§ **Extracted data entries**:
-- BEGIN --

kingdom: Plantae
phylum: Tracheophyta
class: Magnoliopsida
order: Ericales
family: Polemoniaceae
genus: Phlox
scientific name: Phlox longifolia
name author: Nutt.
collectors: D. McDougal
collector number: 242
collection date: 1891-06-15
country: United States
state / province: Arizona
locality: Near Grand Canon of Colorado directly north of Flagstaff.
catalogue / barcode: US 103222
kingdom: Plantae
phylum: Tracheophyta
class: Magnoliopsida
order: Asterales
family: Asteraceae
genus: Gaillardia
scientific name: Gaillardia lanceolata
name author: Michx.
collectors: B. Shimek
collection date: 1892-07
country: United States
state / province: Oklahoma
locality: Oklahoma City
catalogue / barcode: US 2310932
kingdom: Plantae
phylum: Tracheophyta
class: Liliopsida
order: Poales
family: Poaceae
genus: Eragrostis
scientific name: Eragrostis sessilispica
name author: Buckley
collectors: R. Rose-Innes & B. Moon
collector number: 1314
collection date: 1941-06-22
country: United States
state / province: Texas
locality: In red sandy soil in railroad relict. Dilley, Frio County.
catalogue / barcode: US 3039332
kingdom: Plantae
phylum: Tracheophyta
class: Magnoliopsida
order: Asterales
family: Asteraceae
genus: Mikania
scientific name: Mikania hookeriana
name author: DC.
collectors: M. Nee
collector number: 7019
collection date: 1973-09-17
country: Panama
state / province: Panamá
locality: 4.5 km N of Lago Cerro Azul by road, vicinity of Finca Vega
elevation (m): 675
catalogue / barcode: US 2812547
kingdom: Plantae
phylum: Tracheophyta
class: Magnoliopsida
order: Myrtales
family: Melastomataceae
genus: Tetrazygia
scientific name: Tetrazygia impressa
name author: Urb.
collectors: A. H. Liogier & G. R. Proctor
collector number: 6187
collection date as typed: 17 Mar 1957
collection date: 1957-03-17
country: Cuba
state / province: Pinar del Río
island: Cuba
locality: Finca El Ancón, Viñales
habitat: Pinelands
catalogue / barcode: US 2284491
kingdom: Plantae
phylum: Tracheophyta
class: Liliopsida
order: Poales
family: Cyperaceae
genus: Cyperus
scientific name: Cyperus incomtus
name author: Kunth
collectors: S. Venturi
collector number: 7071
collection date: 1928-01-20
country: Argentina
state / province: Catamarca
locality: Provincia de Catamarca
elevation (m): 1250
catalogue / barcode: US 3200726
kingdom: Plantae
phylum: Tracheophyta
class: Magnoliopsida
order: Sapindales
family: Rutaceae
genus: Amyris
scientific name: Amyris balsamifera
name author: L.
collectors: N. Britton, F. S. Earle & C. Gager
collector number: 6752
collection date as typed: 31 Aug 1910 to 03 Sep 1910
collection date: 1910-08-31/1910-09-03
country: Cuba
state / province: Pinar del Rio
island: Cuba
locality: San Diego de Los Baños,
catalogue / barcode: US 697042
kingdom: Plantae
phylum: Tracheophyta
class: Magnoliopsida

-- END --

§ **Problem details**:
Collect every line from the rows above that contains the string "collectors", matching case exactly.

§ **Response**:
collectors: D. McDougal
collectors: B. Shimek
collectors: R. Rose-Innes & B. Moon
collectors: M. Nee
collectors: A. H. Liogier & G. R. Proctor
collectors: S. Venturi
collectors: N. Britton, F. S. Earle & C. Gager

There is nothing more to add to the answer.